Alomar vs. Larkin

Pop quiz: Which of these players is the more worthy Hall of Famer:

Player 1 Player 2
Avg. .295 .300
On-base .371 .371
Slugging .444 .443
OPS+ 116 116
Runs 1329 1508
RBI 960 1134
Hits 2340 2724
Home runs 198 210
Stolen bases 379 474
Gold Gloves 3 at SS 10 at 2B
All-Star 12 12
MVP 1 0
Top 5 MVP 1 2
Top 10 MVP 2 5
MVP Shares 1.10 1.91
Win Shares 347 375
Championships 1 2
Playoff games 17 58
Playoff OPS .862 .829

Player 1 is Barry Larkin, and Player 2 is Roberto Alomar. Before we examine the numbers, here is the glossary for some of the categories: OPS+ is on-base plus slugging, normalized to the league average and adjusted for a player’s home park; MVP Shares reflect how well a player did in MVP voting over his career; and Win Shares represent how all of a player’s skills translated into victories for his team.

Alomar has some decided advantages. He scored or drove in 371 more runs over the course of his career, but this is deceiving. According to the Runs Created formula, Larkin contributed 1381 runs to his team’s offense; Alomar 1575. Larkin had 6.2 Runs Created per 27 outs; Alomar 6.1. That means a lineup with nine Barry Larkins would score slightly more than nine Roberto Alomars.

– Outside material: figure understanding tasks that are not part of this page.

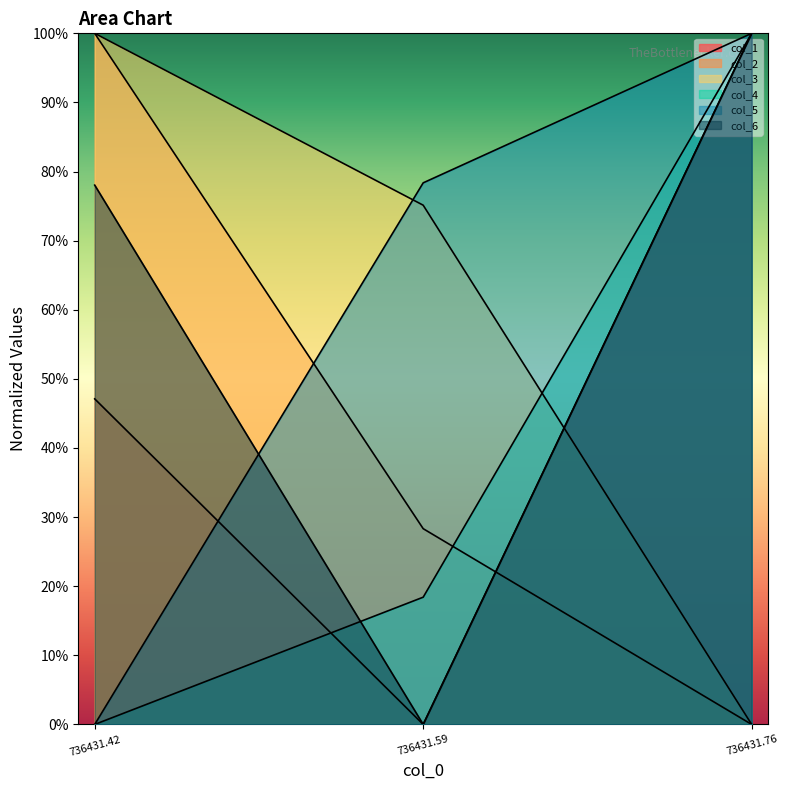

At which category is the sum across all series the highest?

736431.76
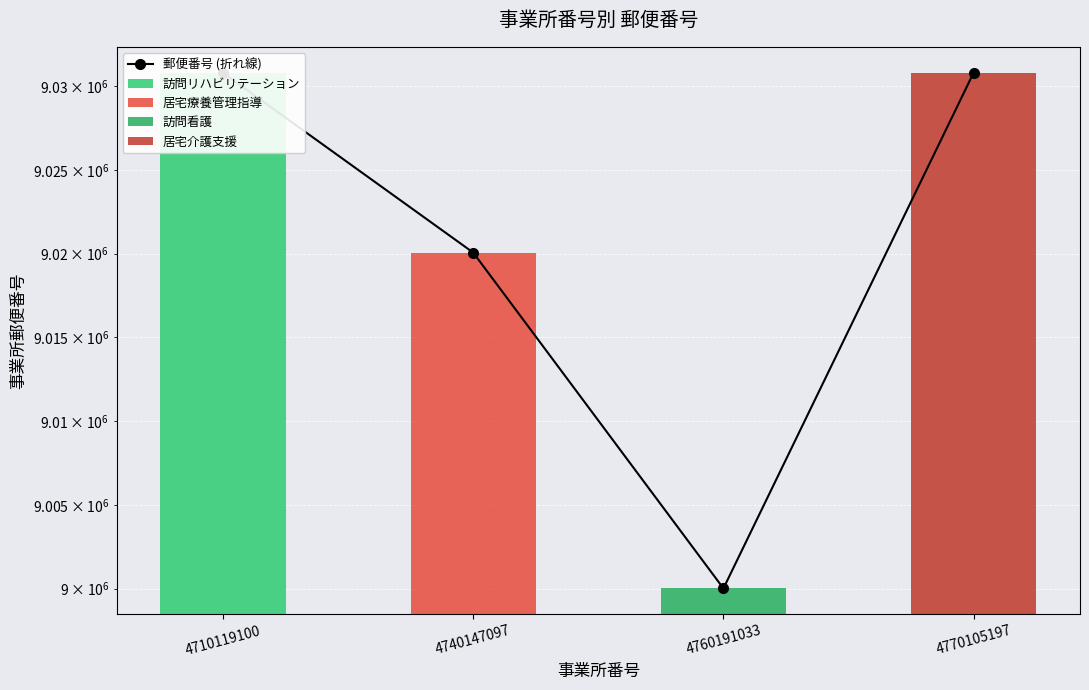

What is the value of the 4th bar from the left?

9030821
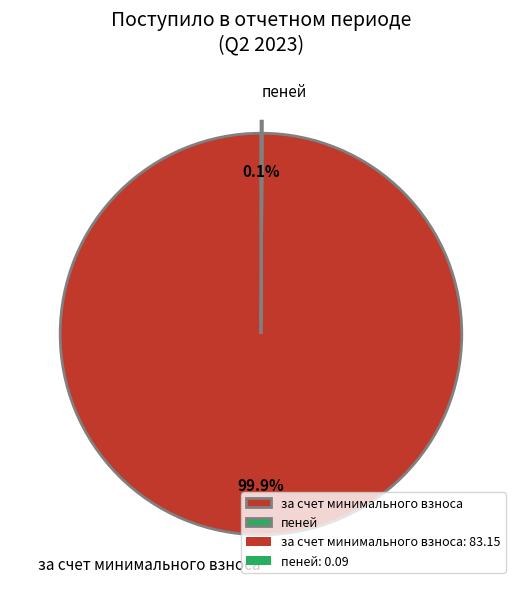

What percentage is NOT represented by за счет минимального взноса?

0.1%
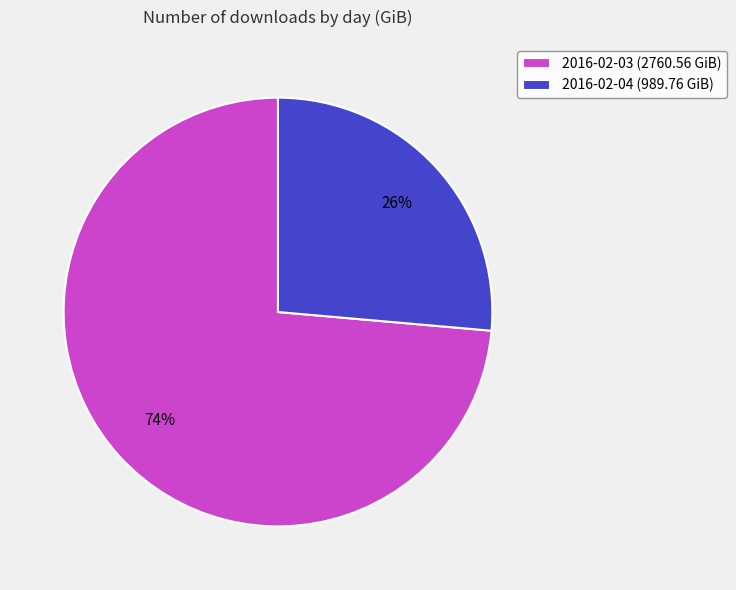

What is the smallest slice in the pie chart?

2016-02-04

Much of Alomar’s advantage in runs and RBI is a result of playing with better offenses.

Alomar stole 474 bases with an excellent 81 percent success rate. But Larkin stole 379 with an 83 percent rate.

Both were middle infielders. Alomar has 10 Gold Gloves and Larkin has three. Alomar might have been a slightly superior fielder, but Gold Glove voting historically is rife with misjudgments and absurd selections, and Larkin had the misfortune of arriving in a league that had Ozzie Smith.

So Alomar has some advantages, while Larkin doesn’t really have any. Other than the fact he won an MVP award while Alomar never finished higher than third.

But it doesn’t make sense that Alomar is regarded as a slam-dunk Hall of Famer while Larkin is a maybe. Before the vote was announced Wednesday, the consensus was that Alomar would go in this year. He received 73.7 percent of the vote, just missing the requisite 75 percent; he’ll go in next year. Larkin was named on 51.6 percent of the ballots.

The big difference is that Alomar appeared in 58 postseason games, while Larkin played in 17. Alomar played extremely well in the playoffs; Larkin was even better. Alomar’s extensive postseason play made him infinitely more famous than Larkin, although they had essentially the same careers. You would think Hall of Fame voters would be savvy enough to see through this; alas, they aren’t.

In addition, Larkin learned Spanish so he could build a rapport with Hispanic teammates; he was the Reds’ first team captain in more than 20 years; he won the Roberto Clemente Award in 1993; he won the Lou Gehrig Award in 1994. He was one of the great teammates in recent baseball history.

Alomar once spit on an umpire, then publicly claimed the umpire was bitter because he had one son die of rare brain disease and had another diagnosed with it.

I have Alomar ranked as the ninth-best second baseman in history. I have Larkin ranked as the ninth-best shortstop. It just seems that if a voter thought Alomar is a Hall of Famer, they would probably realize that Larkin is one as well.